When tuning the rigidity parameter in 3D Flex training, do we expect the component 0 motion in 3D Flex to be similar to component 0 motion in 3D Variability? When I set the rigidity at 0.1, the component 3 motion from 3D Flex is similar to component 0 motion from 3D Variability. However, when I set it at 0.02, component 0 motions from 3D Flex and 3D Variability are similar. The tutorial video on 3D Flex stated that rigidity should be between 20-0.1. On my current dataset, I start to get “healthy/normal” plot of relative change of loss and penalty when the rigidity is set to 0.1 or lower. Should I disregard results I get from rigidity below 0.1? When interpreting the plot, does the numerical value for the penalty matter or is it more or less arbitrary? I am trying to understand how to best interpret the motions relative to the plots.
Additionally, when I run 3D variability and subsequently run 3D Flex with “initialize latents from input”, I get more or less identical motions with different relative change of loss and penalty plot. I am not sure how to interpret the difference in plots.
I’m going to let other answer about the rigidity tunning, but to answer about the motions you observe between the 2 methods, the order is not important but rather what protein motions you can make out of your data. You can say that your protein has certain motions and describe them to explain its function.
In general, you have to tune the rigidity value to your dataset, mesh, and training box size. In my experience, and as you’ve seen here, the default rigidity value of 20 is far too high. The video in the guide is quite old (it’s on our list to update that page!); internally, we have observed rigidity values as low as 0.007 giving good results.
I would worry less about the actual numeric value of the rigidity constant and instead focus on the types of motion you see in your particle. Motions which look “jelly-like” or otherwise not physically realistic might indicate your rigidity value is too low. Typically these unphysical motions will start to appear before training completes, so you can check on a training job with low rigidity while it’s running and kill it early if the rigidity looks too low.
What’s going on in these plots?
In general, I recommend that you don’t pay too much attention to the training plots you posted. The one piece of information that can be useful is making sure that the Val. (rigid) (green line) is higher than the other two Val. lines (red and cyan). If all three are close, it’s another sign your rigidity might be too high. But I still recommend focusing more on:
the distribution of particles in latent space (always reduce the centering strength until particles are spread throughout [-1.5, 1.5] in all dimensions, and
the appearance of volumes produced by 3D Flex Generate
Initialize latents from input
In general, I recommend leaving this setting off. The latent spaces in 3D Flex and 3DVA are fundamentally different, so initializing one from the other is not typically the most useful thing to do. If you’re more interested in how they differ, a recording of a workshop in which I discuss the two is available online. I also discuss the difference a bit in this forum post.

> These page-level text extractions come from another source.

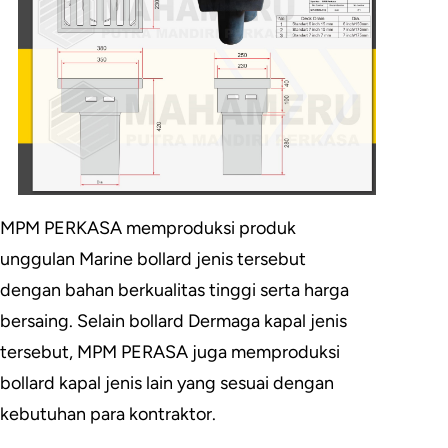
MPM PERKASA memproduksi produk
unggulan Marine bollard jenis tersebut
dengan bahan berkualitas tinggi serta harga
bersaing. Selain bollard Dermaga kapal jenis
tersebut, MPM PERASA juga memproduksi
bollard kapal jenis lain yang sesuai dengan
kebutuhan para kontraktor.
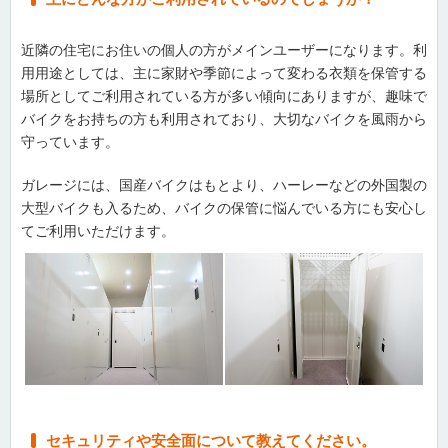
近隣の住宅にお住いの個人の方がメインユーザーになります。利
用用途としては、主に家財や季節によって変わる衣類を保管する
場所としてご利用されている方が多い傾向にありますが、趣味で
バイクをお持ちの方も利用されており、大切なバイクを風雨から
守っています。
ガレージには、国産バイクはもとより、ハーレーなどの外国製の
大型バイクも入るため、バイクの保管に悩んでいる方にも安心し
てご利用いただけます。
セキュリティや安全面について教えてください。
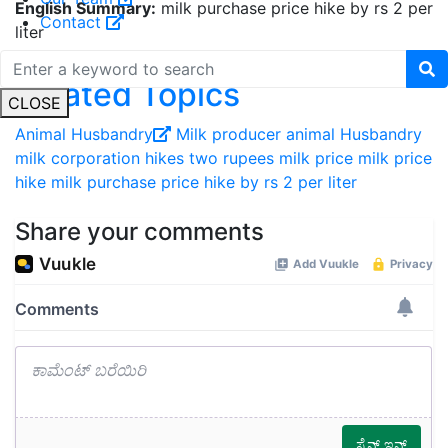
English Summary:
milk purchase price hike by rs 2 per
Contact
liter
Related Topics
CLOSE
Animal Husbandry
Milk producer
animal Husbandry
milk corporation hikes two rupees milk price
milk price
hike
milk purchase price hike by rs 2 per liter
Share your comments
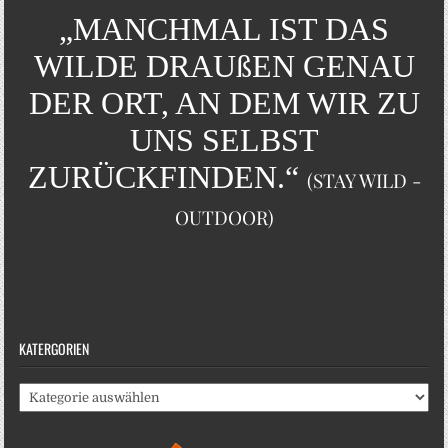
„MANCHMAL IST DAS
WILDE DRAUßEN GENAU
DER ORT, AN DEM WIR ZU
UNS SELBST
ZURÜCKFINDEN.“
(STAY WILD -
OUTDOOR)
KATERGORIEN
Katergorien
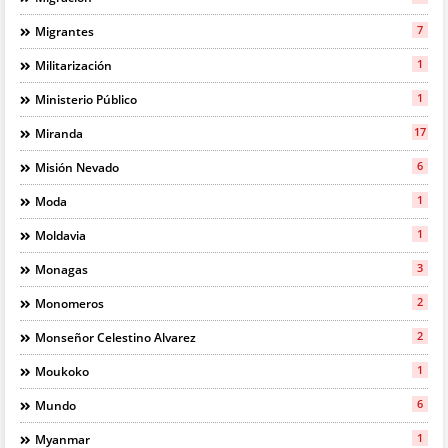
7
Migrantes
1
Militarización
1
Ministerio Público
17
Miranda
6
Misión Nevado
1
Moda
1
Moldavia
3
Monagas
2
Monomeros
2
Monseñor Celestino Alvarez
1
Moukoko
6
Mundo
1
Myanmar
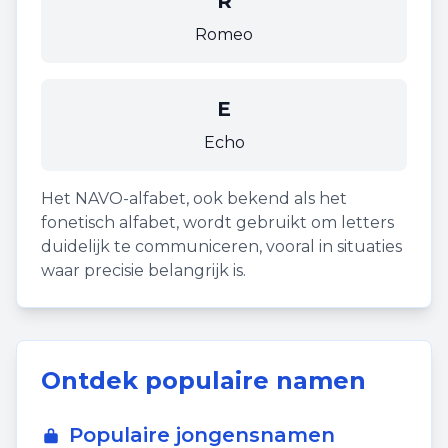
R
Romeo
E
Echo
Het NAVO-alfabet, ook bekend als het
fonetisch alfabet, wordt gebruikt om letters
duidelijk te communiceren, vooral in situaties
waar precisie belangrijk is.
Ontdek populaire namen
Populaire jongensnamen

The exception to this is if you see significant motion in 3DVA and want to try to use 3D Flex Reconstruct to recover a better map. In this case, it may be beneficial to have the 3D Flex latent space closely mirror the 3DVA latent space, but in my experience it is still best to train the data “from scratch”.
Thank you for a very detailed response! It cleared a lot of things up! I have a couple of more follow up questions, if you don’t mind. I think I have found the best rigidity and latent centering strength for my dataset. From reading other 3D Flex posts, it seems like achieving a smooth curve in latent distribution is desired. Have I understood that correctly? Also, is it better to have majority of the particle reach (1.5,-1.5) in latent space while having a very small population that extend beyond or to make sure no particle cross (1.5,-1.5)?
I don’t inspect these histograms for smoothness – remember that 3D Flex latent space is not linear, so the difference between a particle at [-1, 1] and [-1, 0] is meaningfully different from the difference between particles at [1, 1] and [1, 0]. This means that compressing latent space along a dimension is not particularly informative about the quality of the underlying training job.
What these histograms do tell us is whether particles are occupying enough of latent space. In the one above, particles are really only going between -1.0 and +1.0, so I would kill this training job and re-run it with a lower latent centering strength.
This gets to the second part of your question. Particles are not allowed to extend beyond the range – you’ll see them “pile up” at +/- 1.5 if your centering strength is too low.
In this case, I’d decrease the centering strength a bit. Personally, I’d rather have a very small “pile” at +/- 1.5 than not go all the way to the edges, but I don’t have empirical evidence to support that preference.